Recently your work has been exhibited in two big group shows – Newspeak at the Saatchi Gallery and The British Art Show at the Hayward – as well as a solo show at Wilkinson. How does an impending exhibition affect your working process?
Well… I just focus on making the paintings I want to make, with out exhibiting in mind. If some of my paintings are then part of shows, that’s wonderful. Of course, if it’s a large solo show and it’s all new work then of course you can’t help but get to a point when you look at the paintings you’ve made and the ones you’re making and you do start to think a little bit about how that body of work will come together when it’s exhibited. Because in that situation the paintings are made in a year or two years leading up an exhibition they can’t help but share visual relationships – even if it’s a reaction against one another- conceptually and materially. 

Then the fantastic opportunity with the group shows is that it’s possible to exhibit work from over greater period of time, so in the Saatchi exhibition I had a painting from 2005 and the latest one was 2010. With the British Art Show I was involved with the curators in choosing which of my paintings would be part of the exhibition. They range from 2008 to 2011. 

How do you go about that editing process?
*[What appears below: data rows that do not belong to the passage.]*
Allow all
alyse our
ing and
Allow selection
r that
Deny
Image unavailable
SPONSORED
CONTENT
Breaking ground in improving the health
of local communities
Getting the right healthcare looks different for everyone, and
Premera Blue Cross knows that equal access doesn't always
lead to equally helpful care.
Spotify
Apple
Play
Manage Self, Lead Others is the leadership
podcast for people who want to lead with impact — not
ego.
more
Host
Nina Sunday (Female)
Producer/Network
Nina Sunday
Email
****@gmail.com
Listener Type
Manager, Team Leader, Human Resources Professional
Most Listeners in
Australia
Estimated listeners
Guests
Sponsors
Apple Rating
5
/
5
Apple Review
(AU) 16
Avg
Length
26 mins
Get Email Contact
I suppose it’s close to how I make the work because it’s a combination of being instinctive but also looking at them formally, how they work as a group of paintings. In some ways, if you’re in a group show and you have the opportunity to show more than one painting then it’s not only about the individual works but also explaining to people what you’re interested in, what the focus is in your body of work. That’s what I’ll hope to achieve when exhibiting smaller group of paintings. 

Being picked for two exhibitions on cutting edge British art is no mean feat, what’s the biggest benefit for you being in these shows?
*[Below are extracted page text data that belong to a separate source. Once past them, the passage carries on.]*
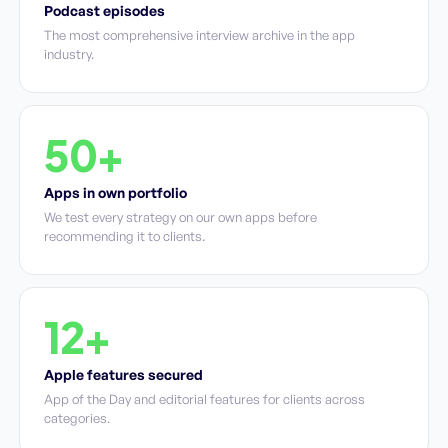
Podcast episodes
The most comprehensive interview archive in the app
industry.
50+
Apps in own portfolio
We test every strategy on our own apps before
recommending it to clients.
12+
Apple features secured
App of the Day and editorial features for clients across
categories.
I do feel very fortunate to have had the opportunity to see my work in both of those contexts, especially seeing my work near sculpture, near all the other artwork that they’ve been displayed near. I find that’s something I learn from. You learn something from seeing your work in different contexts. Seeing my paintings have to work near sculpture or photography or performance, that’s exciting for me- to see them in that context. 

It definitely changes a painting when it is shown with other media rather than a pure painting exhibition. 
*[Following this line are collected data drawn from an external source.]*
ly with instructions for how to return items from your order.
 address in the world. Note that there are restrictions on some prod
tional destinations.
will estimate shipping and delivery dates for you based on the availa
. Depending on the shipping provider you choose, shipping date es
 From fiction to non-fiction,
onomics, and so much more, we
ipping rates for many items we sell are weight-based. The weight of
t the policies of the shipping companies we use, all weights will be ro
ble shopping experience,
We haven’t really spoken about the aspect of the work having a physical quality, the record of them being made is really important, the feeling of them having been touched or worked with. Though I am sometimes using marks that are more graphic or create ways of removing a handmade mark, like using spray-paint for instance or sometimes simple stenciling techniques, how they are made is still evident. It’s about the materiality of the paintings and about them having a physical presence; not being windows to somewhere, that the scale is part of our space and part of the language of the subject of the painting, rather than if they were leading to another world. It’s probably why I really like seeing them with sculpture. There’s nothing about illusion in the paintings, I want the paint to still be paint and the marks to be quite clear as to how they were made. That can be quite magical when you stand in front of a painting and you can almost feel it being made.